Tuesday, June 14, 2005

Off to the Guv-mint grind... your tax dollars at work (me)...

I came back from China on June 3rd and spent the weekend in recovery (jet lag). On Tuesday, the 7th, I flew back up to Virginia to finish tying up loose ends. During the week, I found out where my next project would be (uh, can you say Rosslyn, Virginia, where I've been for the last 18 months or so.)

It seems that the US Government (guv-mint) is busy trying to get more efficient at spending and tracking the spending of our tax dollars.

So, with this in mind, my employer assigned me to a new government project.

The project itself isn't new; what is new, is the introduction of webMethods as the Integration Platform of choice.

What makes this project unique at least for me, is that I am in the door as the front man, the first one on the ground.
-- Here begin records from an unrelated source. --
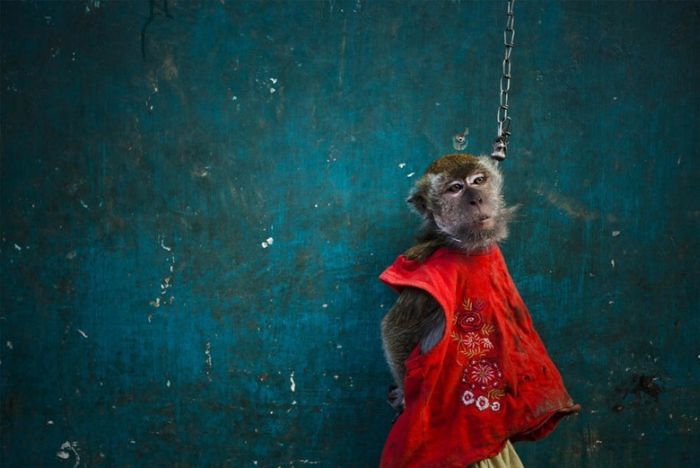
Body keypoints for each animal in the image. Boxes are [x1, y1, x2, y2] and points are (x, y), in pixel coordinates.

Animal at [380, 154, 576, 468]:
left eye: (478, 180)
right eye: (455, 188)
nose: (476, 199)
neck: (460, 245)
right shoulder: (432, 278)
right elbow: (393, 330)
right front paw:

So, together, with the team, I get to build another system from the ground up!! I haven't had this opportunity since Australia!

Nothing is better than planning a system and then building it, even if it means eating your own dog food.

Another thing that makes this project interesting is that I get to work with some of the webMethods government PS folks again (3rd project with the same group).

A little detail you ask? Ok, without getting out of line, we are automating a payment system that is currently manual.

Right now, workers in the field either fax or mail in invoices for payment. Once the service center receives the payment, it goes through several manual auditing steps and then is forwarded to a national payment center (manually) for payment. The current time line is about 21 days from the time the service center receives payment and it authorizes the national payment center to disperse funds.

The new solution will replace the manual data entry with a slick web interface. The information will post through webMethods, get a transformation, and then end up in a database. The database entry will trigger a work flow item for the auditing personnel. When the auditor clicks on the item, an underlying IS service will reconcile the invoice with the relevant contract information, perform some of the auditing function and give the auditor the choice to approve/disapprove based on the findings. We believe that we can cut down the time to payment from 3 weeks to under 1 week.

Components: Integration Server, Broker, Workflow, (Possibly Portal), Monitor, (Possibly TN).

Where is the savings?

This particular agency has over 90,000 employees and 10's of thousands of vendors, the amount in interest saved will pay for the integration many many times over.